作业 03 - 深层神经网络

深层神经网络

最重要的是要让整个过程向量化以加快运行速度,这里给出矩阵的大小.    

假设一共有 $\mathrm{L}$ 层,$\mathrm{m}$ 个训练样本,每一层的节点数量为 $\mathrm{n[l]}$        

$\mathrm{W[l] = (n[l], n[l - 1])}$, $\mathrm{b[l] = (n[l], 1)}$, $\mathrm{Z[l] = A[l] = (n[l], m)}$     

正向传播公式

$\mathrm{Z[l] = W[l]A[l - 1] + b[l]}$, $\mathrm{A[l] = g(Z[l])}$

反向传播公式

注:在 $\mathrm{A[L]}$ 对 $\mathrm{Cost}$ 求导时没有算进 $\mathrm{\frac{1}{m}}$

根据后续的需要进行的除法.   

$\mathrm{d(Z[l])=d(A[l]) * g[l]'(Z[l])}$

$\mathrm{d(W[l]) = \frac{1}{m} d(Z[l]) A[l - 1] ^{T}}$ 

$\mathrm{d(b[l]) = \frac{1}{m} np.sum(d(Z[l]), axis=1, keepdims=True)}$ 

$\mathrm{d(A[l - 1]) = W[l] ^T d(Z[l])}$ 

代码

这份代码里封装了 $\mathrm{ANNs}$ 函数,只需要输入每一层的节点数量,激活函数类型,程序就会根据训练数据学习.  

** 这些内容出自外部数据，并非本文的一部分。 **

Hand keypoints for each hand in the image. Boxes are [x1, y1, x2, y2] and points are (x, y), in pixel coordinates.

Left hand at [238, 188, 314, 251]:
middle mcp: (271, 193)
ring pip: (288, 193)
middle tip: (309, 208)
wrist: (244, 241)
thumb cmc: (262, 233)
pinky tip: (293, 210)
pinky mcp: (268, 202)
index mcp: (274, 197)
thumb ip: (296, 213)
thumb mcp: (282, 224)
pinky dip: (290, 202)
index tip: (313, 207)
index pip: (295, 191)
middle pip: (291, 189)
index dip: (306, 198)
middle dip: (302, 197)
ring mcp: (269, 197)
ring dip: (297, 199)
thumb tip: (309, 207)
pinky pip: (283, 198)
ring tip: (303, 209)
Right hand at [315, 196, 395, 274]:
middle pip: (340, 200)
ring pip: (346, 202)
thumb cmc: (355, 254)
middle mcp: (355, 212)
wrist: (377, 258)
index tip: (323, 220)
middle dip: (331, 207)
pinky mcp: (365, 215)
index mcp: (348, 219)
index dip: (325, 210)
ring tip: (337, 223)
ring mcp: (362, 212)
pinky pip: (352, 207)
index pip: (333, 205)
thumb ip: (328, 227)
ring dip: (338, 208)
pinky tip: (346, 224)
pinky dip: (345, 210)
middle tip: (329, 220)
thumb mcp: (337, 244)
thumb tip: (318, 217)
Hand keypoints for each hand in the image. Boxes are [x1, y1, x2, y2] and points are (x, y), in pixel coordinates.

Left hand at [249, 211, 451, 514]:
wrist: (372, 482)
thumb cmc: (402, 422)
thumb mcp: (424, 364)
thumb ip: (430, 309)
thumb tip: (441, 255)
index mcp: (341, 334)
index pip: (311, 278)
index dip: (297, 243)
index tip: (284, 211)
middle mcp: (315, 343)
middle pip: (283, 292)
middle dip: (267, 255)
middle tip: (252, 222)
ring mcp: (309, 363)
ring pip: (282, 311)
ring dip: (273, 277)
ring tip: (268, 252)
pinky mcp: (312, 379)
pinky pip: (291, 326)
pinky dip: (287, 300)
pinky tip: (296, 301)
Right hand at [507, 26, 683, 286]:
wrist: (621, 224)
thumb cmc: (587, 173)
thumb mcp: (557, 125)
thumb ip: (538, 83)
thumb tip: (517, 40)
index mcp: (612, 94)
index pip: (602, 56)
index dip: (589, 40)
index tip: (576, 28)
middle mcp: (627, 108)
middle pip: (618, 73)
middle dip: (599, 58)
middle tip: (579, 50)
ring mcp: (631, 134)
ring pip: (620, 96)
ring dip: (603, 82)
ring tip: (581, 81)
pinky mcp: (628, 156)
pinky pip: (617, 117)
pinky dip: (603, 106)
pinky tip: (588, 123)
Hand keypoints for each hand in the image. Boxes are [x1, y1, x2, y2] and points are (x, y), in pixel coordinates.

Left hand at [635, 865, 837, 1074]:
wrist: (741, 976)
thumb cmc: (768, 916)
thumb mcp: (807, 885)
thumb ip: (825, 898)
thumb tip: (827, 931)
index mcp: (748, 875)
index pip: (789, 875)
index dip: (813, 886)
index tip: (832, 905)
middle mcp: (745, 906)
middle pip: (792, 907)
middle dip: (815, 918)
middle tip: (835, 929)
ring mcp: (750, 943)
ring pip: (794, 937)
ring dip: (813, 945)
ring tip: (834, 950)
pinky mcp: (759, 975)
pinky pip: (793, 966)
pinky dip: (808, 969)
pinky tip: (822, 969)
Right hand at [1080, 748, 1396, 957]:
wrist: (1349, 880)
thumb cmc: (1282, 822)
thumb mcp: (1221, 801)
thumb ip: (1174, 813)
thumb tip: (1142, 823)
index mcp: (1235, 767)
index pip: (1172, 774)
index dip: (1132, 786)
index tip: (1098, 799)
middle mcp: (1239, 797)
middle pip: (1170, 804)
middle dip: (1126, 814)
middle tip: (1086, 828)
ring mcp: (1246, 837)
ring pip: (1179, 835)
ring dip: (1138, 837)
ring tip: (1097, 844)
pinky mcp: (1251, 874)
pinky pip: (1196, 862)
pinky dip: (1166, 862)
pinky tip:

最佳的参数需要自己一步一步去调,同时学习次数不宜过多防止过拟合的事情发生.  

学习效果:

 

调用代码:

from inspect import Parameter
import numpy as np
import h5py
import matplotlib.pyplot as plt
from lr_utils import load_dataset   
from beta import ANNs, calculate  
train_x, train_y, test_x, test_y, classes = load_dataset() 
train_x = train_x.reshape(train_x.shape[0], -1).T / 255
test_x  = test_x.reshape(test_x.shape[0], -1).T   / 255

X , Y = train_x, train_y

acti = ["ng", "relu",  "relu", "relu", "sigmoid"]   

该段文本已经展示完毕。